Combinant le privilège d’être la fille de son père et celui d’être la disciple de son gourou de père dont elle a suivi l’enseignement depuis l’âge de 8 ans (elle a sorti son premier CD à 17 ans), Anoushka SHANKAR nous expose, dans un anglais fulgurant, sa vision de son parcours artistique, entre respect de l’essence de la tradition indienne et désir affiché d’exposer la musique indienne dans des configurations nouvelles, à l’instar de ce qu’a fait son père. La transmission, toujours…

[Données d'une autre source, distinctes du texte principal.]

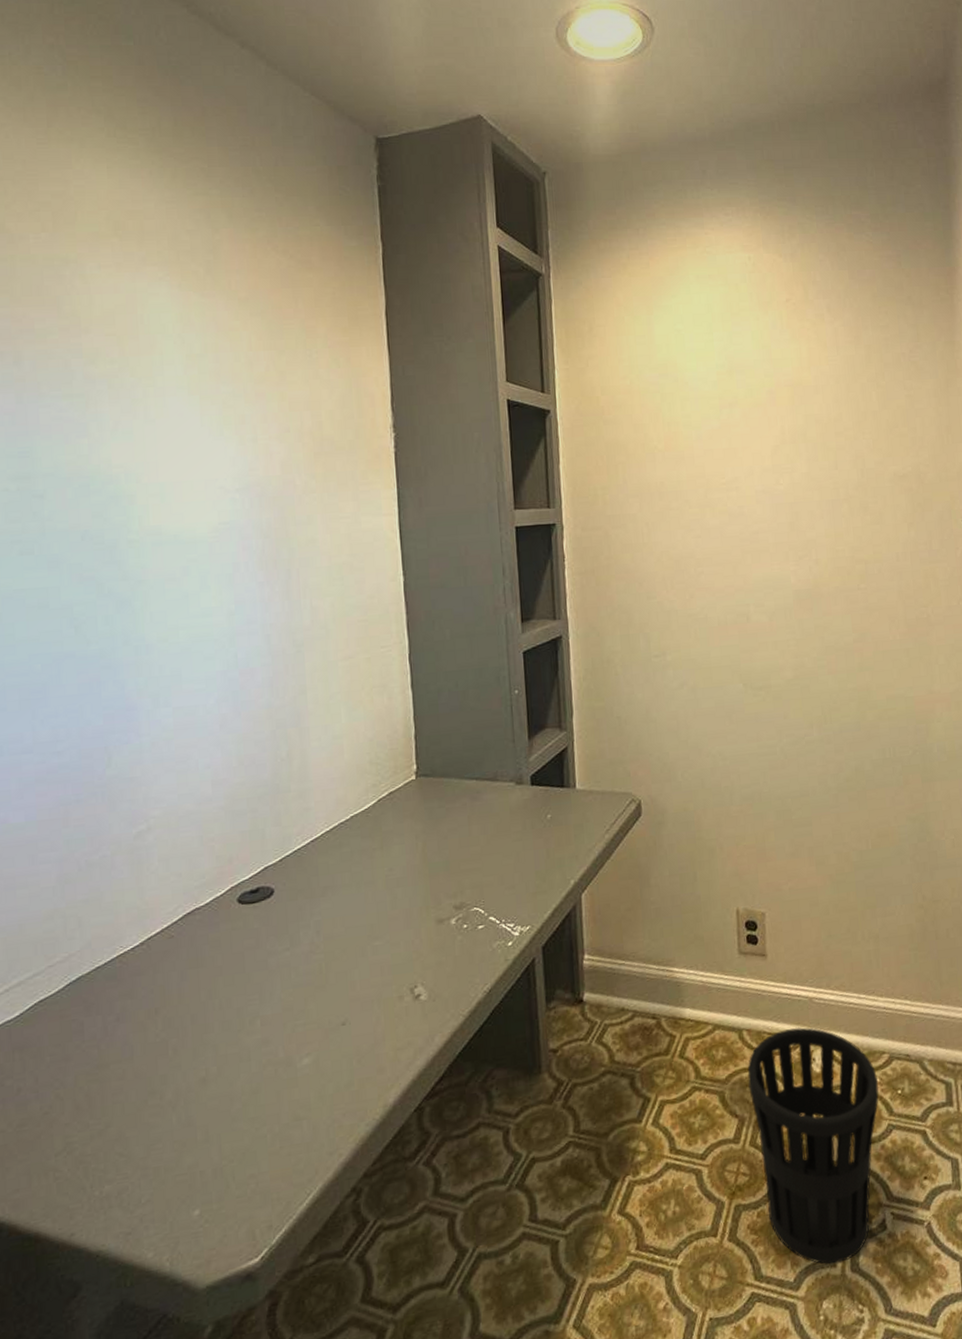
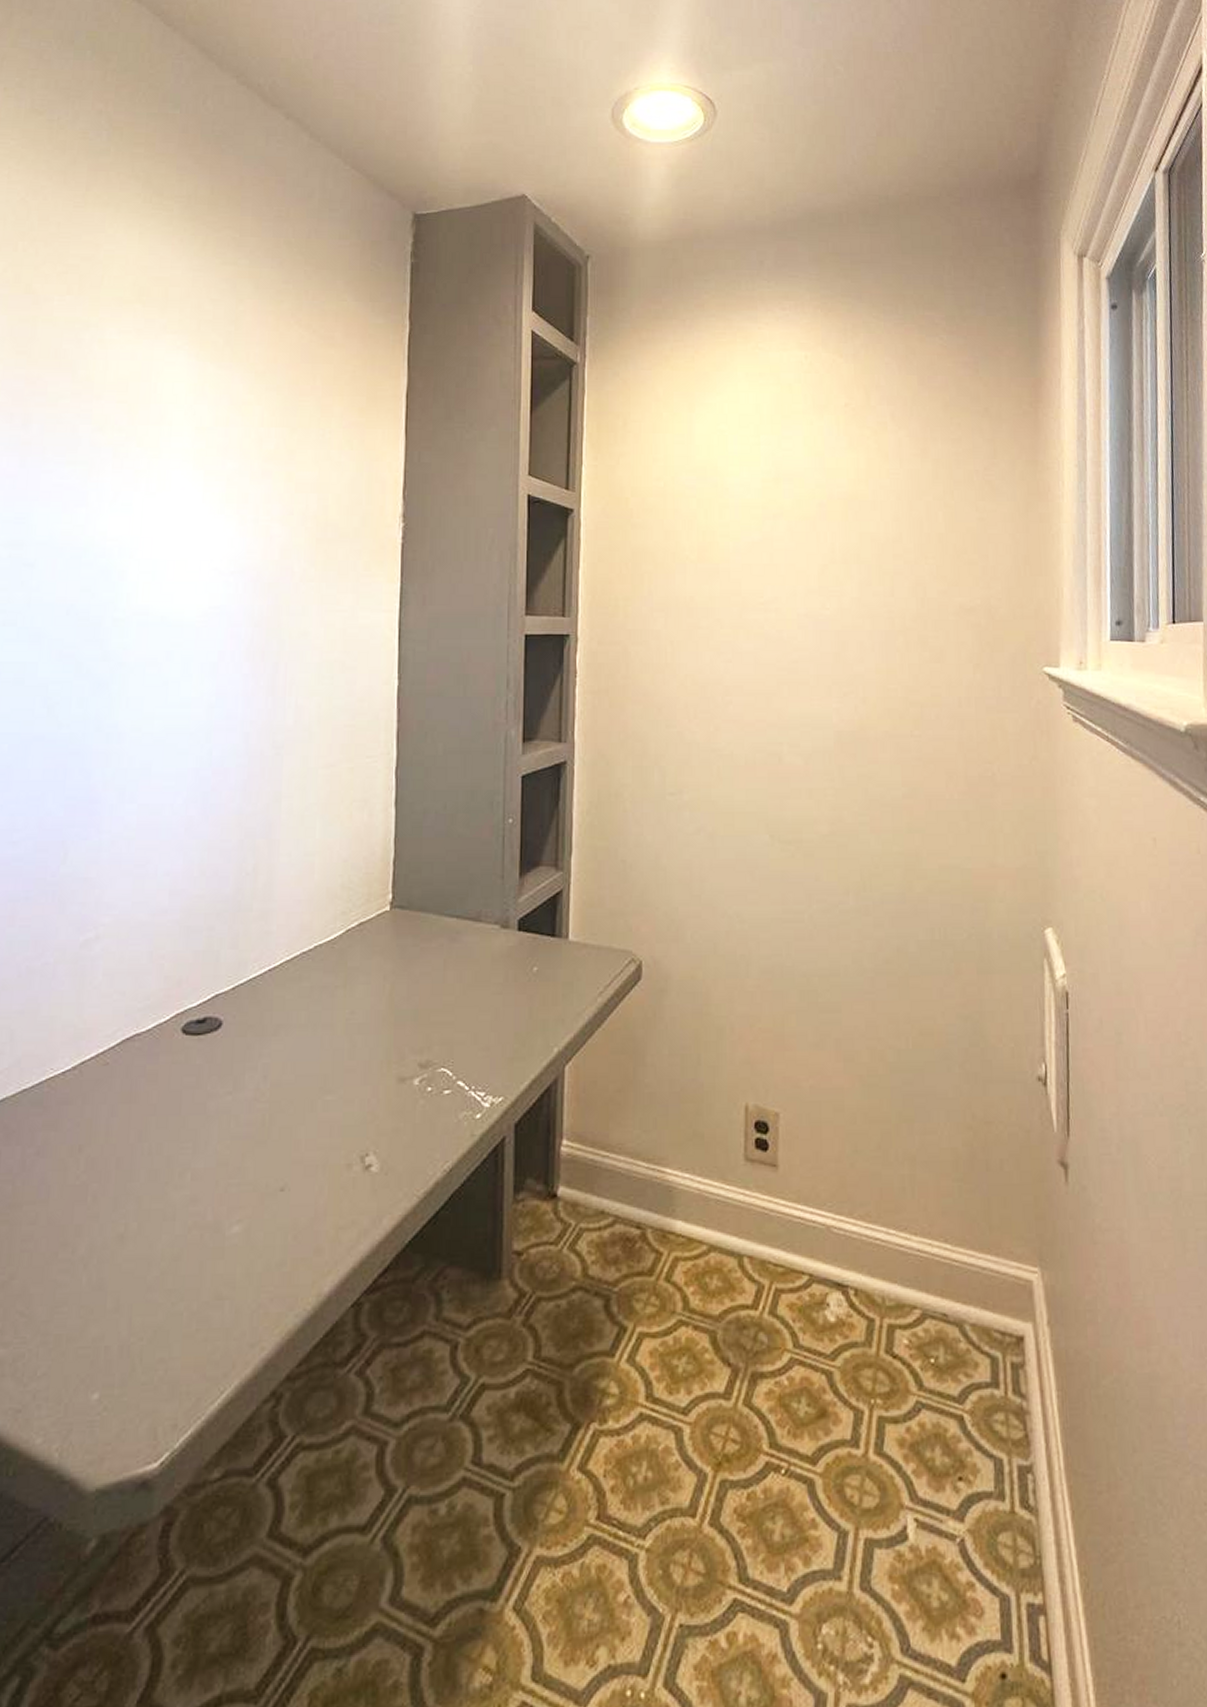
wastebasket: present [747,1027,879,1265] -> none [746,1260,907,1576]

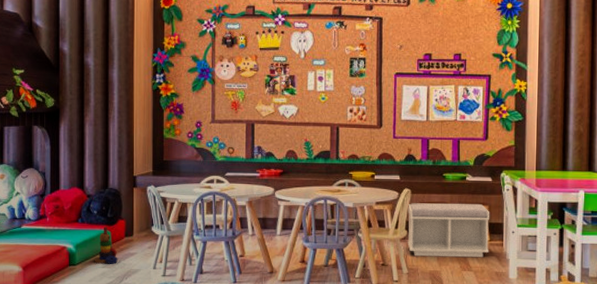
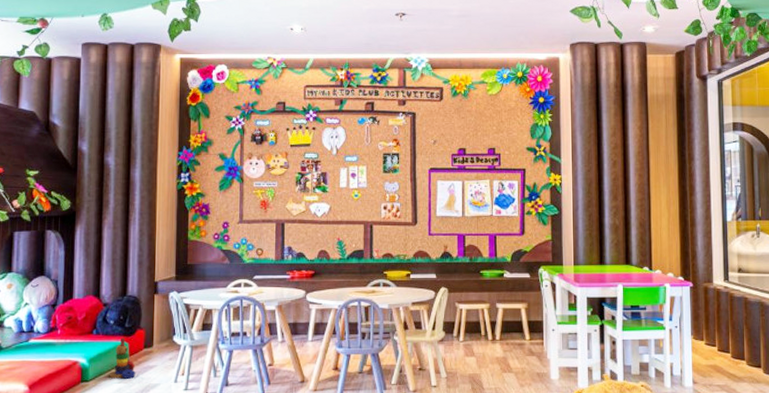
bench: present [407,203,490,258] -> none [445,302,530,359]

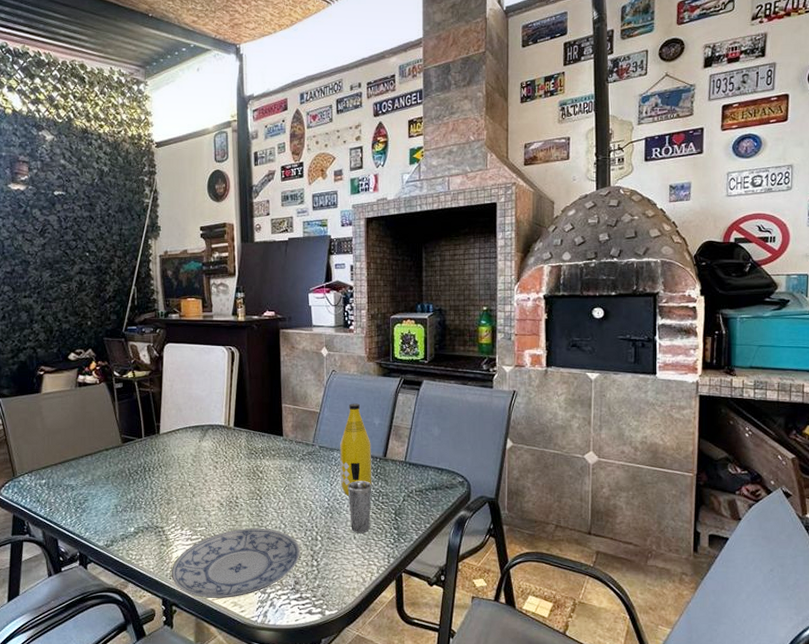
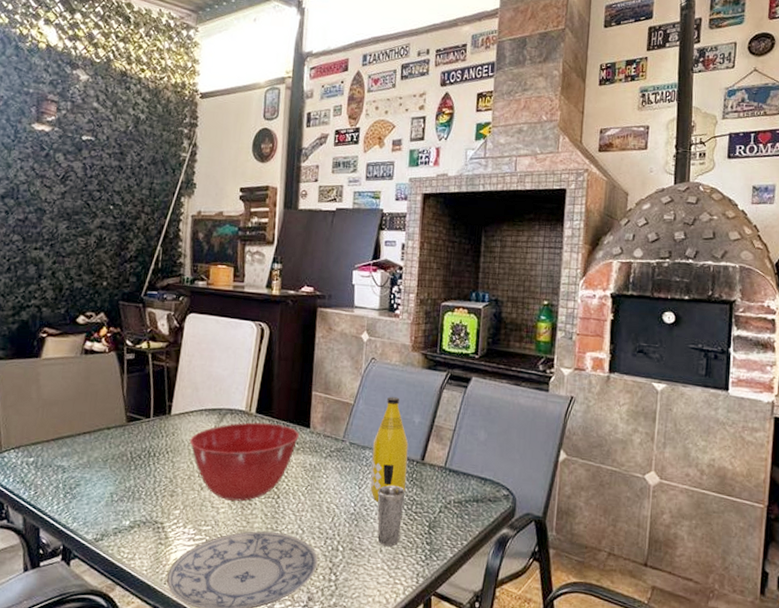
mixing bowl: none [179,435,274,504] -> present [190,422,299,501]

Une ultime captation, en forme de post-scriptum, nous permet d’assister à quelques moments choisis de l’édition 2009 du festival que Ravi SHANKAR organise chaque année dans son centre de musique. Les premières images, hélas un peu trop courtes, montrent toute une classe d’étudiants jouant du sitar et du sarod à l’unisson. On découvre ensuite des artistes, eux aussi disciples de Ravi SHANKAR, qui font montre de leur maîtrise de l’enseignement traditionnel et de leur volonté de le développer dans des domaines aussi variés que le chant khyal, la danse bharatanatyan, la danse kathak et même la musique carnatique par un duo de violonistes.
Cette Extraordinaire Leçon que nous lègue Ravi SHANKAR n’est pas seulement une leçon de musique ; c’est l’exposition d’un engagement exemplaire. Parce que la performance exige la transmission. « The Spirit must go on »…
Stéphane Fougère
Page label : www.accords-croises.com/fr/catalogue/l-extraordinaire-leon
(Chronique originale publiée dans
ETHNOTEMPOS en 2010 et remaniée en 2020)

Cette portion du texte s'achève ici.